BEIRUTE, 21 MAR (ANSA) - A alta representante para Política Externa e Segurança da União Europeia, Federica Mogherini, reconheceu nesta segunda-feira (21) que a implantação do acordo com a Turquia para frear a entrada de refugiados no bloco não será fácil.   

Segundo a italiana, Bruxelas deverá mostrar de forma concreta toda a sua solidariedade à Grécia, país que é parte crucial do pacto. "Mas será complicado, não será fácil, especialmente nas ilhas", declarou a chanceler europeia durante uma visita a Beirute, no Líbano, nação que acolhe cerca de 1 milhão de refugiados, um quarto de sua população.   

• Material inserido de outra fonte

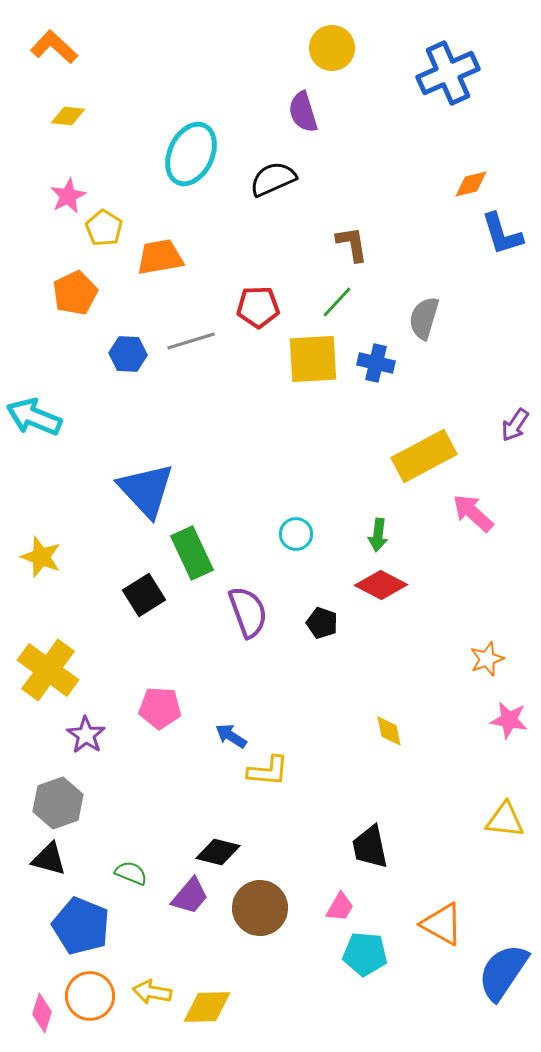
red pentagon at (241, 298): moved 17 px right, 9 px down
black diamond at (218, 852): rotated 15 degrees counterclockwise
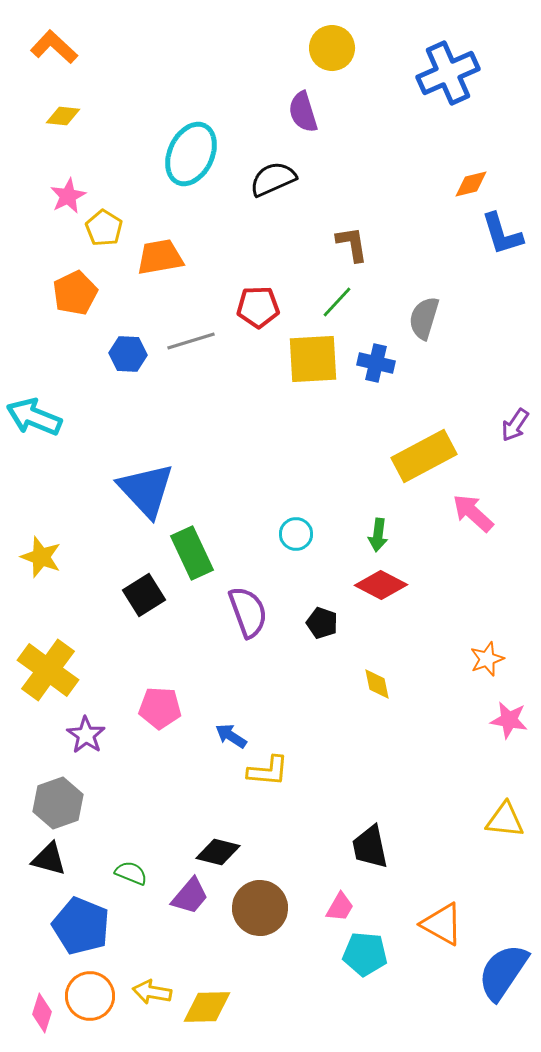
yellow diamond at (68, 116): moved 5 px left
yellow diamond at (389, 731): moved 12 px left, 47 px up
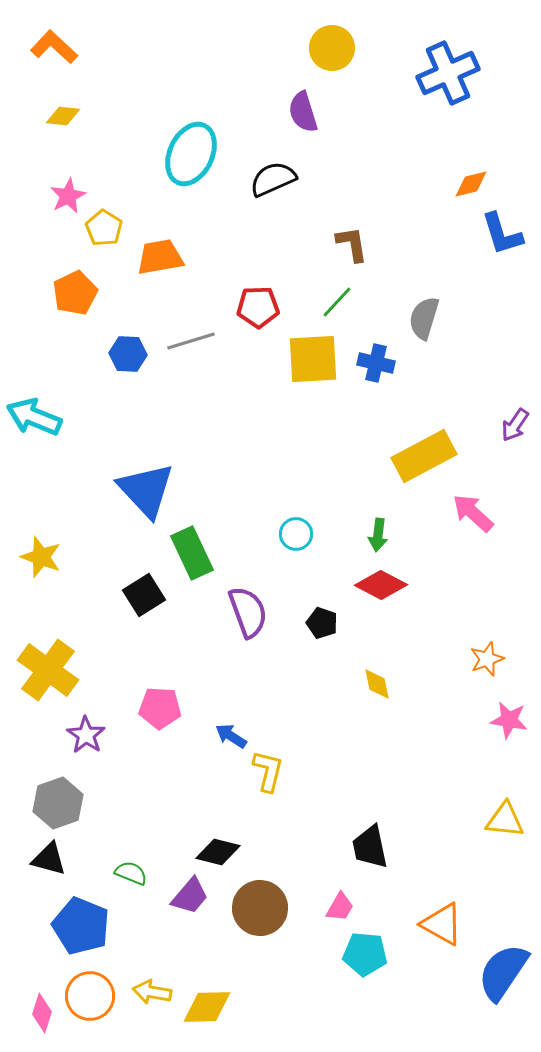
yellow L-shape at (268, 771): rotated 81 degrees counterclockwise
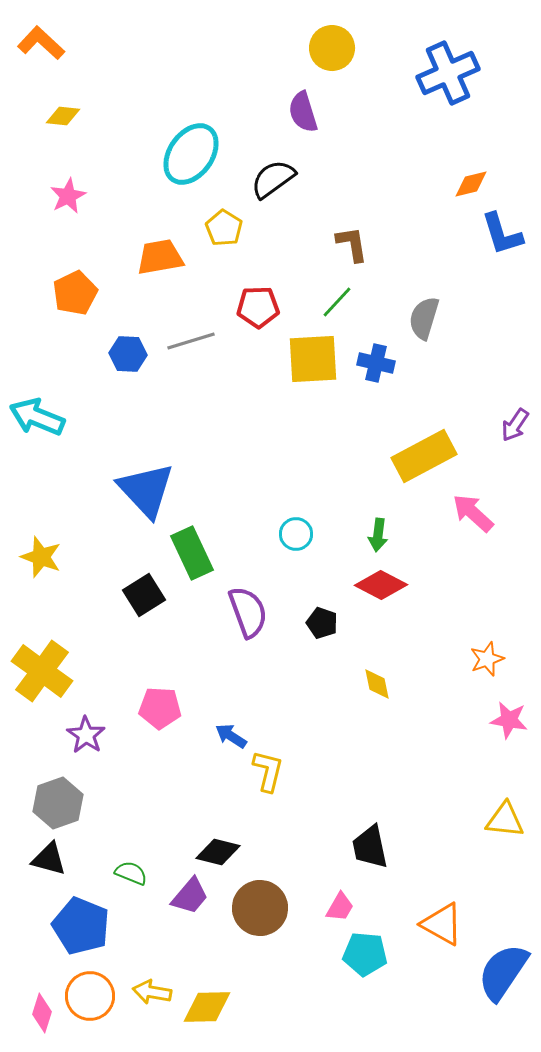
orange L-shape at (54, 47): moved 13 px left, 4 px up
cyan ellipse at (191, 154): rotated 10 degrees clockwise
black semicircle at (273, 179): rotated 12 degrees counterclockwise
yellow pentagon at (104, 228): moved 120 px right
cyan arrow at (34, 417): moved 3 px right
yellow cross at (48, 670): moved 6 px left, 1 px down
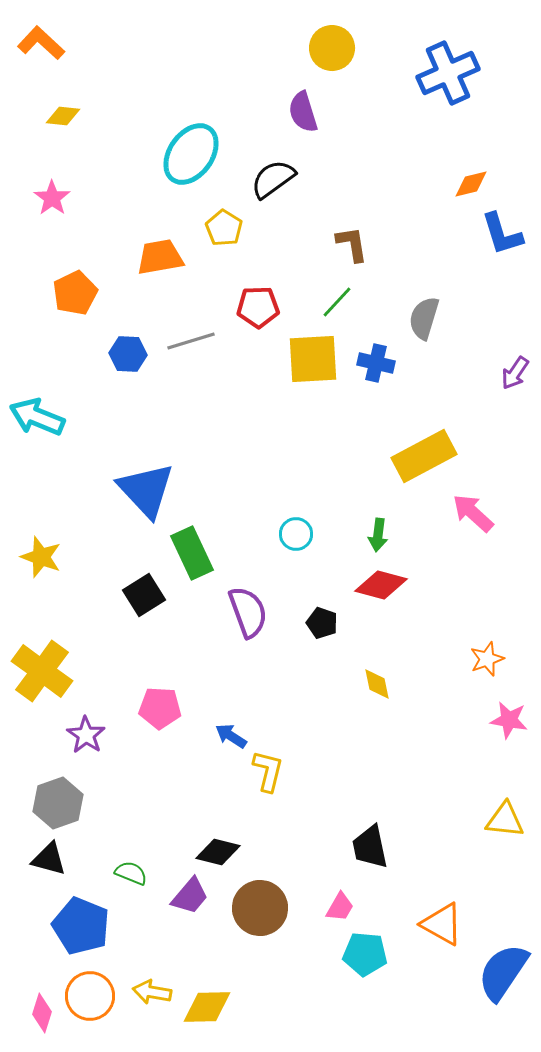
pink star at (68, 196): moved 16 px left, 2 px down; rotated 9 degrees counterclockwise
purple arrow at (515, 425): moved 52 px up
red diamond at (381, 585): rotated 12 degrees counterclockwise
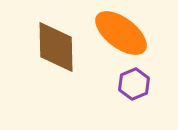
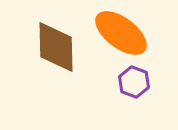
purple hexagon: moved 2 px up; rotated 16 degrees counterclockwise
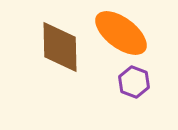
brown diamond: moved 4 px right
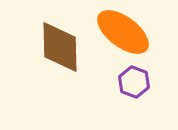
orange ellipse: moved 2 px right, 1 px up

O acordo prevê que todos os solicitantes de refúgio provenientes da Turquia que desembarcarem na Grécia sem documentos sejam devolvidos a Ancara, com os custos das viagens pagos pela UE.   

Por outro lado, para cada clandestino que o país turco receber de volta, ele mandará um regularizado para ser alocado no bloco.   

Além disso, Bruxelas acelerará o desembolso de uma ajuda financeira de 3 bilhões de euros para a Turquia. Ainda assim, o pacto não amenizou as críticas do presidente turco, Recep Tayyip Erdogan, à União Europeia. Nesta segunda, o chefe de Estado afirmou que, se fosse seguir o exemplo da UE, fecharia suas fronteiras.   

"Todos aqueles que não aceitaram uma zona livre do terrorismo na Síria e agora se lamentam são hipócritas", disse, referindo-se ao seu plano de estabelecer uma área de segurança no norte da nação árabe para acolher refugiados, rechaçado pela Europa.